Pekka Paalanen wrote:
On Mon, 03 Sep 2012 13:36:47 -0700
Bill Spitzak <[email protected]> wrote:
I think changing the name at the lowest level as I did it is the correct
solution. I see no way anybody can use this unless they can tell the x
server to ignore any existing xorg.conf file. Changing it at the final
program seems much cleaner than requiring every wrapping program to pass
a --config switch.
Btw. did you ever test that your config name changes work also with
config dirs, like /etc/X11/xorg.conf.d/?
Don't take this as on opinion about what is the right approach, only
X.org server devs can take a stand (i.e. the discussion should be cc'd
to the appropriate mailing list). This is just a detail that came to my
mind.
I did not do any real testing, but it looked like all uses of those %C
and %P, etc, symbols was that all the search paths looked in / first and
then in $PREFIX second. This meant that it was impossible to override a
system file by putting something into $PREFIX.

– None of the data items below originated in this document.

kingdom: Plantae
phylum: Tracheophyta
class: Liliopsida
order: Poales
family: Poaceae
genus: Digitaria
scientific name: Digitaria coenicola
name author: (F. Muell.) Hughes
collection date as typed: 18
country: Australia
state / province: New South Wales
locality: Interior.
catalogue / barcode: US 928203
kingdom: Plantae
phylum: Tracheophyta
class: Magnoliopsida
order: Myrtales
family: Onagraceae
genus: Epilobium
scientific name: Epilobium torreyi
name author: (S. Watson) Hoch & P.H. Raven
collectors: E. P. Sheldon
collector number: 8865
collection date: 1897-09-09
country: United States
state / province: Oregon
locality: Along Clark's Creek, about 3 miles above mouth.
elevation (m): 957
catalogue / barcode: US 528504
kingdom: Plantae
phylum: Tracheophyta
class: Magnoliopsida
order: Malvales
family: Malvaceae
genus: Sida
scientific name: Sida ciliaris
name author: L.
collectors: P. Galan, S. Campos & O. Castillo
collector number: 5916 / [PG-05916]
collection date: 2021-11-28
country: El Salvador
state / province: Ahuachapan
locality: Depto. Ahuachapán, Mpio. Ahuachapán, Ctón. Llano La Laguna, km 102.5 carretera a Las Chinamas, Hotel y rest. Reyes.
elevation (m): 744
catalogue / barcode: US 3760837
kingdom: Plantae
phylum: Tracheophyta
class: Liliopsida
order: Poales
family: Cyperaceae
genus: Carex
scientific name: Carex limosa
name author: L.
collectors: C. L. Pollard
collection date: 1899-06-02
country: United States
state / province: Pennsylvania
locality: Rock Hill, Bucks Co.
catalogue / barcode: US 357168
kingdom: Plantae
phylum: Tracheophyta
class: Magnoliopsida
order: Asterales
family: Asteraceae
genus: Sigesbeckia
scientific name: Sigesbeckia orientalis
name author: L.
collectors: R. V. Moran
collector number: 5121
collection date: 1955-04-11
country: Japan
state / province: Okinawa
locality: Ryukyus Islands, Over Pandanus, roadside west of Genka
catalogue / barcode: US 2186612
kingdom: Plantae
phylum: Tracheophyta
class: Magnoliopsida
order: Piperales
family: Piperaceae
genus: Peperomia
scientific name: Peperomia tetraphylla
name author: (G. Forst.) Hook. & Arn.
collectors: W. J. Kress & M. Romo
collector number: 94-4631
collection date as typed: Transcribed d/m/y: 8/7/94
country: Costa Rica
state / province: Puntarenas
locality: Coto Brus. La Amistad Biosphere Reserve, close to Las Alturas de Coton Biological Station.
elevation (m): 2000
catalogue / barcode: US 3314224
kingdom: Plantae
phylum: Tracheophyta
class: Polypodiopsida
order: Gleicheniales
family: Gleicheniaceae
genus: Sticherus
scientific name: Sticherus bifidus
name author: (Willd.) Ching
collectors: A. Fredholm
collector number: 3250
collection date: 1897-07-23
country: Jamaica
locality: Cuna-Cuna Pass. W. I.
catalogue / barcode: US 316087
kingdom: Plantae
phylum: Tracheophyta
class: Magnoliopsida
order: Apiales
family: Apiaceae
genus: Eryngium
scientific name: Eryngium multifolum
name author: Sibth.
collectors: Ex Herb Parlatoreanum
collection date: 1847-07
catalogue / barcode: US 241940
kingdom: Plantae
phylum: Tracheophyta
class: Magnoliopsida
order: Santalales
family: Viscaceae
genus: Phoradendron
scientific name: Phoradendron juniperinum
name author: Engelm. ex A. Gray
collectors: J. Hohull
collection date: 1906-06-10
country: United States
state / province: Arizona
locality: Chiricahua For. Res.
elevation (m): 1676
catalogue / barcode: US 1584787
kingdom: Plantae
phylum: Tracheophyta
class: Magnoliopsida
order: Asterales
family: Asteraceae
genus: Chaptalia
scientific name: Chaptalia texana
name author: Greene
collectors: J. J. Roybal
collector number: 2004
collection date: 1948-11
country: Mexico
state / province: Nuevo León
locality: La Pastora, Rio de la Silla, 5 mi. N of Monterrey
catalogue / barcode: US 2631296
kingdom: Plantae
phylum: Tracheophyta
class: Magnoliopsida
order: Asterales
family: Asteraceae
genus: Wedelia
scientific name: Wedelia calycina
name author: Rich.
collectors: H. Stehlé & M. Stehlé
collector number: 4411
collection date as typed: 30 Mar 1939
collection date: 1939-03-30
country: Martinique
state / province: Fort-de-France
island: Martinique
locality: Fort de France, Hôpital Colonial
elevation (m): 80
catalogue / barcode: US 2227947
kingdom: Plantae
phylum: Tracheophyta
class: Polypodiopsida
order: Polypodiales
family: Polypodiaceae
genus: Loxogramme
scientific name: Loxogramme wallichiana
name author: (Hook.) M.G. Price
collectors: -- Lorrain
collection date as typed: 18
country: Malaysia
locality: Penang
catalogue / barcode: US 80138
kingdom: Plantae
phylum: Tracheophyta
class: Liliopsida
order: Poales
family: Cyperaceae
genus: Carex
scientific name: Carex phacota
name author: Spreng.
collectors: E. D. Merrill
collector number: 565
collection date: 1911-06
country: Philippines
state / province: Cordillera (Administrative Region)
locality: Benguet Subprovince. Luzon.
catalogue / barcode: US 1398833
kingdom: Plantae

However I then realized that changing the search path would not fix any
xwayland because a "real" installation would not have a $PREFIX anyway,
so there had to be a different method to give wayland a different .conf
file. So at that point I switched to using a different name for the
.conf file.
I don't know if there are other conflicting files in xorg.conf.d. If so
they may need renaming for the wayland version too.